My doubt is: do I have to use a Bayes theorem

$Pr(P|A) = \frac{Pr(A|P)Pr(P)}{Pr(A)}$

or the basic definition of probability

$P(P|A) = \frac{2}{2+12}$

Thank you for helping.

Answer 1

Either is fine. Note that Bayes' Theorem would give $$\frac{\frac 2 7 \cdot \frac{7}{34}}{\frac {14}{34}} = \frac{2}{14}$$ just like your other answer. (Personally, I think your second solution is much simpler, but it should be comforting that the two methods agree.)

Answer 2

The result is right: $P(P|A)=\frac2{14}$. But you used the frequencies $n(X)$ rather than the probabilities, which is right as well.
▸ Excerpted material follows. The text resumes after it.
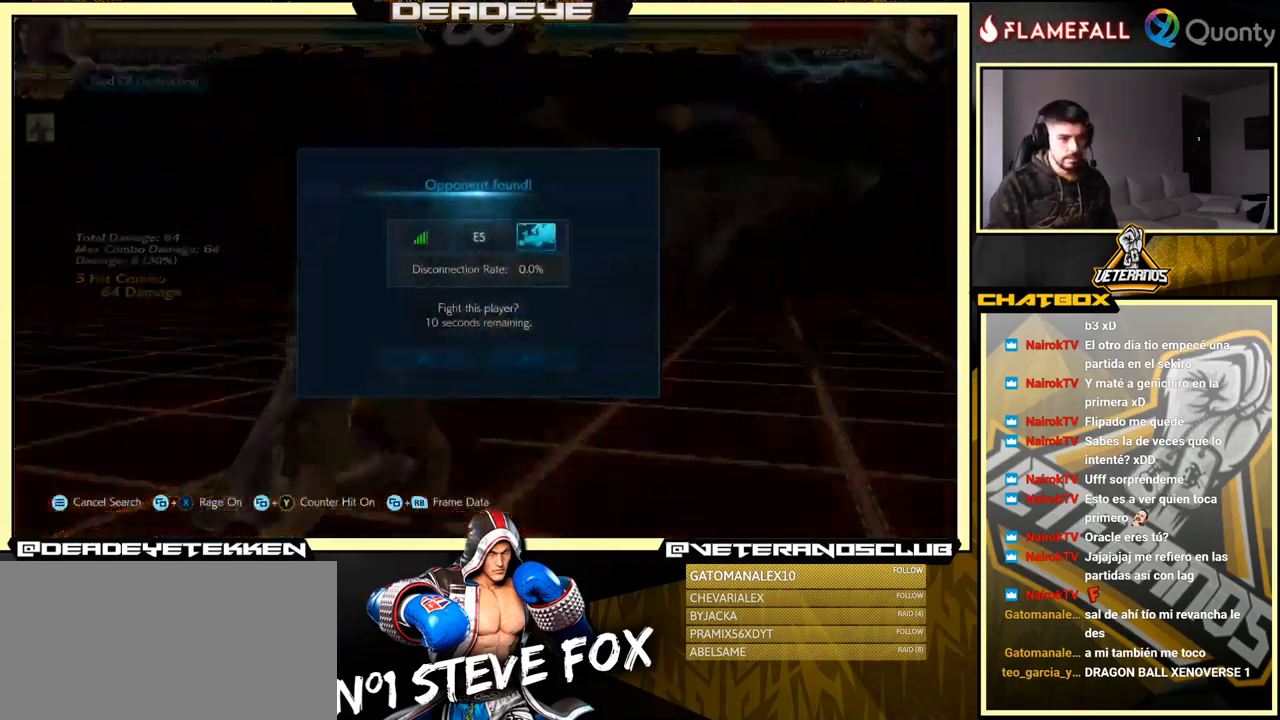
{"buttons": [], "left_stick": "center", "events": [[167, "left_stick", "left"], [250, "left_stick", "center"]]}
The Bayes theorem with frequencies is

$$Pr(P|A)=\frac{n(A|P)\cdot n(P)}{n(A)}=\frac{n(P\cap A)}{n(A)}=\frac{n(P\cap A)}{n(P \cap A)+n(Q \cap A)}=\frac{2}{2+12}$$

with your contingency table

\begin{array}{c|c|c} & A&B&\sum \\ \hline P & n(P \cap A)&n(P \cap B)& n(P)\\ \hline Q&n(Q \cap A)&n(Q \cap B)&n(Q) \\ \hline \sum&n(A) &n(B)& N\\ \end{array}

$n(X)$ are the frequencies of event $X$ and $N$ is the total number of frequencies.